# DATA SUPPLIED:
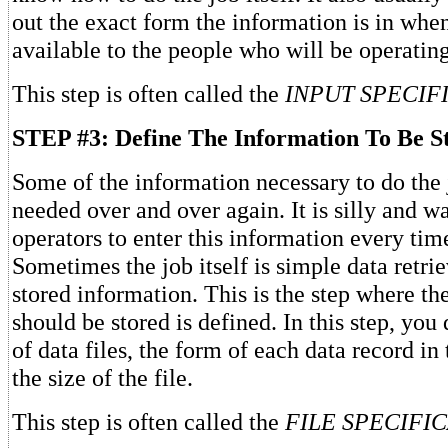
out the exact form the information is in whe
available to the people who will be operatin
This step is often called the
INPUT SPECIFI
STEP #3: Define The Information To Be S
Some of the information necessary to do the 
needed over and over again. It is silly and wa
operators to enter this information every time
Sometimes the job itself is simple data retr
stored information. This is the step where th
should be stored is defined. In this step, yo
of data files, the form of each data record in 
the size of the file.
This step is often called the
FILE SPECIFI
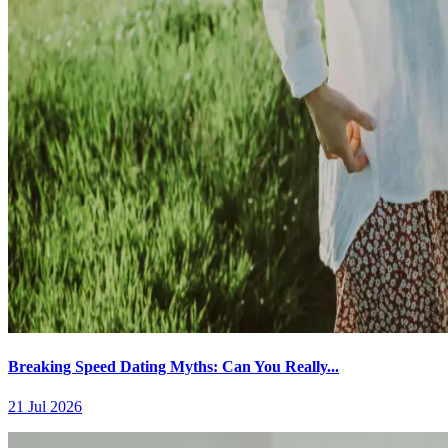
Breaking Speed Dating Myths: Can You Really...
21 Jul 2026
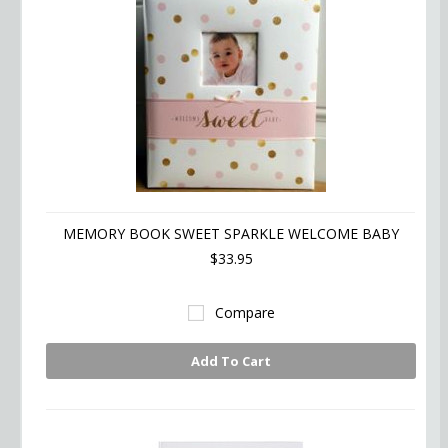
MEMORY BOOK SWEET SPARKLE WELCOME BABY
$33.95
Compare
Add To Cart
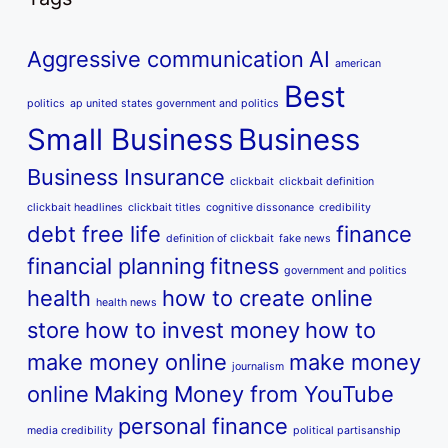
Aggressive communication
AI
american
Best
politics
ap united states government and politics
Small Business
Business
Business Insurance
clickbait
clickbait definition
clickbait headlines
clickbait titles
cognitive dissonance
credibility
debt free life
finance
definition of clickbait
fake news
financial planning
fitness
government and politics
health
how to create online
health news
store
how to invest money
how to
make money online
make money
journalism
online
Making Money from YouTube
personal finance
media credibility
political partisanship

# WORK TASK:
Give back every line of text in the material above, unchanged and in the same order. Leave the pictures out of your answer.

# ANSWER FOR THIS EXERCISE:
out the exact form the information is in whe
available to the people who will be operatin
This step is often called the
INPUT SPECIFI
STEP #3: Define The Information To Be S
Some of the information necessary to do the 
needed over and over again. It is silly and wa
operators to enter this information every time
Sometimes the job itself is simple data retr
stored information. This is the step where th
should be stored is defined. In this step, yo
of data files, the form of each data record in 
the size of the file.
This step is often called the
FILE SPECIFI
Breaking Speed Dating Myths: Can You Really...
21 Jul 2026
MEMORY BOOK SWEET SPARKLE WELCOME BABY
$33.95
Compare
Add To Cart
Aggressive communication
AI
american
Best
politics
ap united states government and politics
Small Business
Business
Business Insurance
clickbait
clickbait definition
clickbait headlines
clickbait titles
cognitive dissonance
credibility
debt free life
finance
definition of clickbait
fake news
financial planning
fitness
government and politics
health
how to create online
health news
store
how to invest money
how to
make money online
make money
journalism
online
Making Money from YouTube
personal finance
media credibility
political partisanship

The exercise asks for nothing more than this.